El silencio que se produjo después de aquella confesión se hizo más pesado. Pasaron junto a las Meadowlands. Myron pagó el peaje al final de la autopista y siguió las señales para ir al puente George Washington. Christian acababa de comprarse una casa a tres kilómetros del puente y a nueve del estadio de los Titans.

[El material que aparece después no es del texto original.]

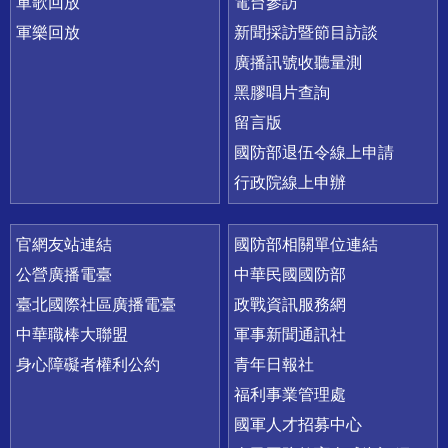
軍歌回放
電台參訪
軍樂回放
新聞採訪暨節目訪談
廣播訊號收聽量測
黑膠唱片查詢
留言版
國防部退伍令線上申請
行政院線上申辦
官網友站連結
國防部相關單位連結
公營廣播電臺
中華民國國防部
臺北國際社區廣播電臺
政戰資訊服務網
中華職棒大聯盟
軍事新聞通訊社
身心障礙者權利公約
青年日報社
福利事業管理處
國軍人才招募中心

Era un barrio de trescientos apartamentos prefabricados llamado Cross Creek Pointe, una de aquellas urbanizaciones de Nueva Jersey que parecía sacada de la película Poltergeist.
Al pararse en un stop, sonó el teléfono del coche y Myron lo cogió.
– ¿Diga?
– ¿Dónde estás?
Era Jessica.
– En Englewood.
– Coge la interestatal cuatro, dirección oeste hasta la diecisiete dirección norte -dijo Jessica rápidamente-. Nos vemos en el aparcamiento del supermercado Pathmark en Ramsey.
– ¿Qué pasa?
– Ven aquí. Y cuanto antes.
En cuanto vio a Jessica esperándolo bajo la tenue luz de los fluorescentes del aparcamiento del supermercado Pathmark, tan dolorosamente guapa con sus téjanos apretados y una blusa roja abierta por el cuello, Myron supo que sucedía algo. Algo gordo.